To be done –
Rewrite these records with every "phylum" changed to "division" and everything else kept the same. Leave the pictures out.

** start **

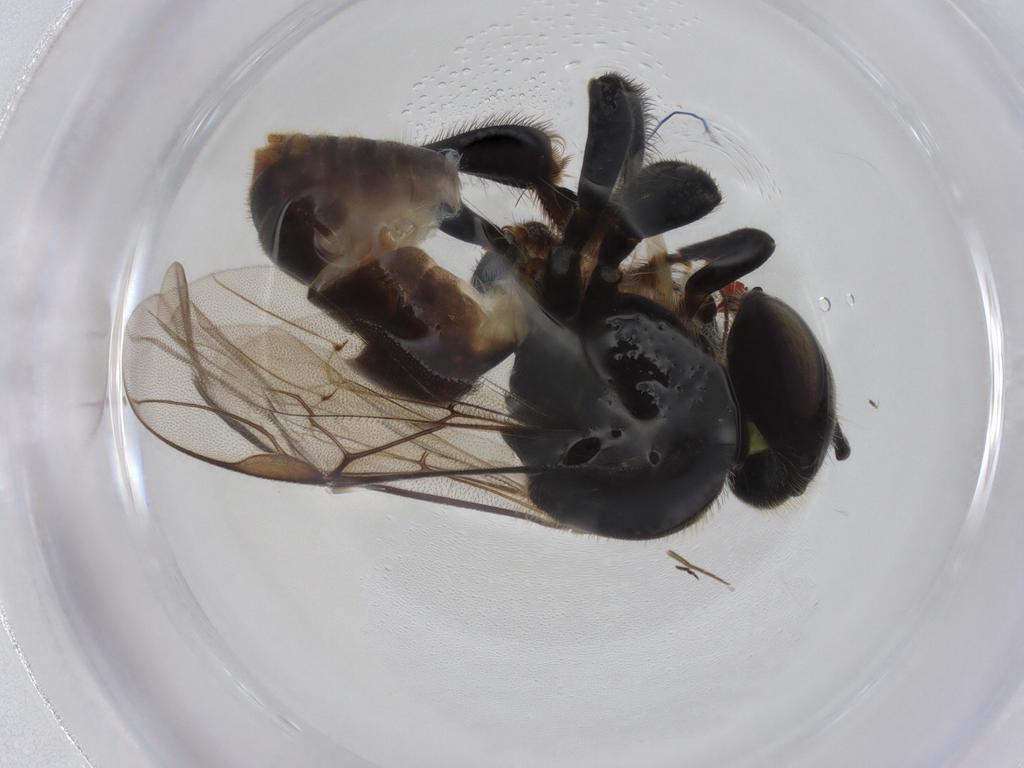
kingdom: Animalia
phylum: Arthropoda
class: Insecta
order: Hymenoptera
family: Apidae
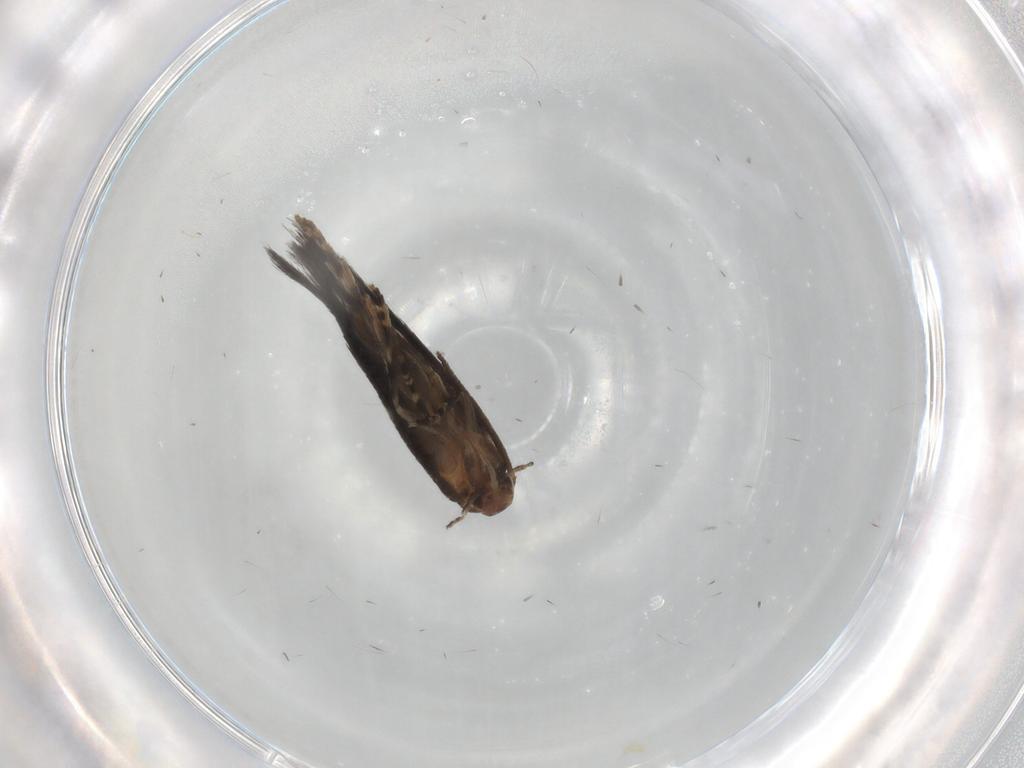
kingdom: Animalia
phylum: Arthropoda
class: Insecta
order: Lepidoptera
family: Elachistidae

** end **

Full output –
kingdom: Animalia
division: Arthropoda
class: Insecta
order: Hymenoptera
family: Apidae
kingdom: Animalia
division: Arthropoda
class: Insecta
order: Lepidoptera
family: Elachistidae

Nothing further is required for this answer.